De maand van zijn honderdste geboortedag. Hij had in theorie nog kunnen leven. Maar ook zonder hem wordt het 20 oktober 2021, het eeuwfeest van Hans Warren. Hij raakt steeds verder van mij verwijderd, of misschien is het andersom, tenslotte ben ik degene die andere wegen neem. Niets meer van hem te horen, niets meer van hem te zien, niets meer van hem te voelen, niets meer van hem te ruiken. Of toch? De geur van iets of iemand is voor mij, gezegend of gestraft met een gevoelige neus, zo belangrijk dat die de doorslag kan geven voor afschuw dan wel genegenheid. Hier in de badkamer, op een hoge plank, staan nog twee geurige getuigen van vroeger. Mijn fles en zijn fles, nooit meer gebruikt, maar na al die jaren nog steeds bruikbaar. Ik onthoud mij al jaren van reukwater, zelfs van mijn favoriet, Guerlain Habit Rouge. Warm leder en bos, belooft het bedrijf. Zelf rook en ruik ik vooral schuimpjes, de snoepjes uit mijn jeugd. Hans Warrens voorkeur ging uit naar Guerlain Vétiver. Men verwerkt er de wortels in van een vetiver geheten grassoort. Hij heeft ooit een parfumgedicht geschreven, in opdracht van De Bijenkorf, ‘Op de gang’. Ze vroegen hem voor het ‘verkeerde’ merk, Aramis. Poëzie als parfumerie: ‘Ik sla de ogen neer/ en duizel in de lichte bries van Aramis’. Ik draai zijn fles open, ogen dicht, en onderga de verrukking van Vétiver. Een ‘évocation de premier matin du monde,’ is de door Guerlain beloofde betovering. Ik snuif mij juist terug naar heel oude ochtenden, middagen, avonden. Op 20 oktober 2021 wil ik gehuld worden in onze geschiedenis. Nog één keer gebruik ik parfum. Niet uit mijn fles, maar uit de zijne.

MARIO MOLEGRAAF

P.J. Meertens

Op zijn zwerftocht door Nederland fotografeert Martin van der Kamp landschappen, graven en gebouwen die verbonden kunnen worden met het leven en werk van Hans Warren. Deze keer P.J. Meertens. 

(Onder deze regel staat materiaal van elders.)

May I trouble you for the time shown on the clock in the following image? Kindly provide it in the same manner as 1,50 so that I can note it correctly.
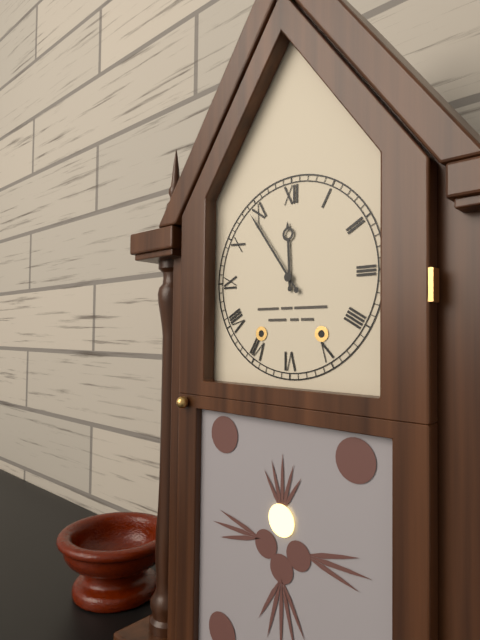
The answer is 11,54
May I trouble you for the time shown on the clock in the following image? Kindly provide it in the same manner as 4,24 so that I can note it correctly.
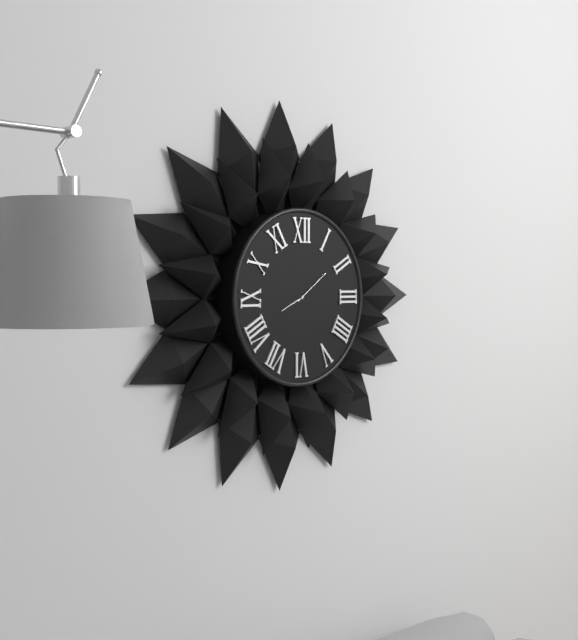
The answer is 8,09
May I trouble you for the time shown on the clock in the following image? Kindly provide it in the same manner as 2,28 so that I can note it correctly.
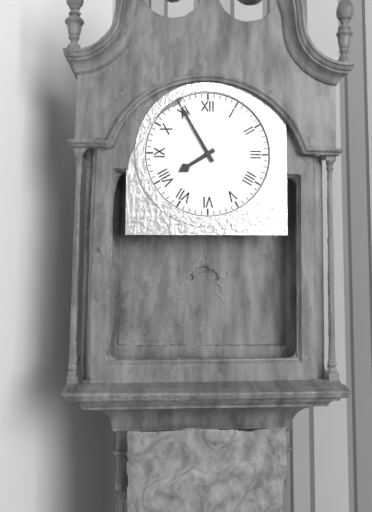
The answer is 7,55
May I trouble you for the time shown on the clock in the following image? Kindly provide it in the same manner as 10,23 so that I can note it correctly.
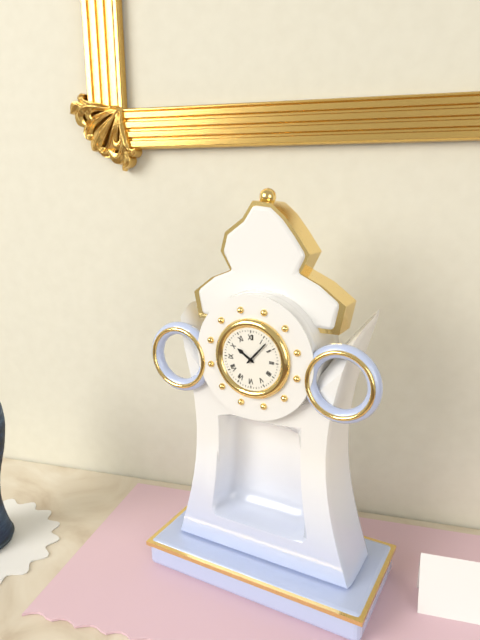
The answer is 10,07
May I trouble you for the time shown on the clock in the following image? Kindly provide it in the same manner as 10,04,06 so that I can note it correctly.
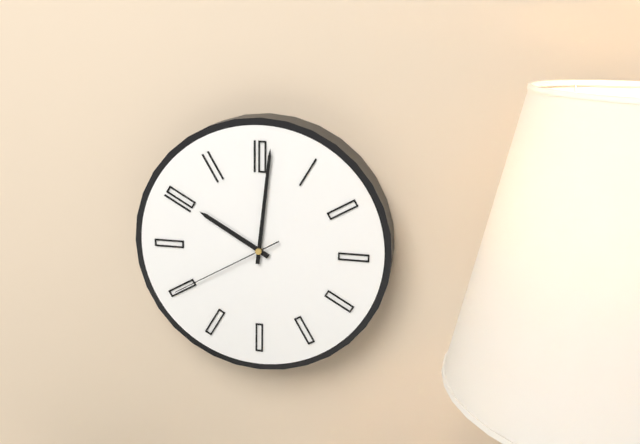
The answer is 10,01,40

Pieter Jacobus Meertens (Middelburg, 6 september 1899 – Amstelveen, 28 oktober 1985) was letterkundige, volkskundige, dialectoloog en oprichter (later ook directeur) van de Bureaus voor Volkskunde, Dialectologie en Naamkunde (tegenwoordig het Meertens Instituut). Na het gymnasium in zijn geboortestad studeerde Meertens Nederlandse taal en letterkunde te Utrecht en promoveerde op het “Letterkundig leven in Zeeland in de zestiende en de eerste helft der zeventiende eeuw”. Warren was in 1941 korte tijd volontair van het Dialectenbureau.Meertens’ graf (en van zijn moeder Adriana Jacomina Mak; Rotterdam, 11 januari 1870 – Utrecht, 29 januari 1944) bevindt zich op begraafplaats Soestduinen aan de Gansstraat 167 te Utrecht.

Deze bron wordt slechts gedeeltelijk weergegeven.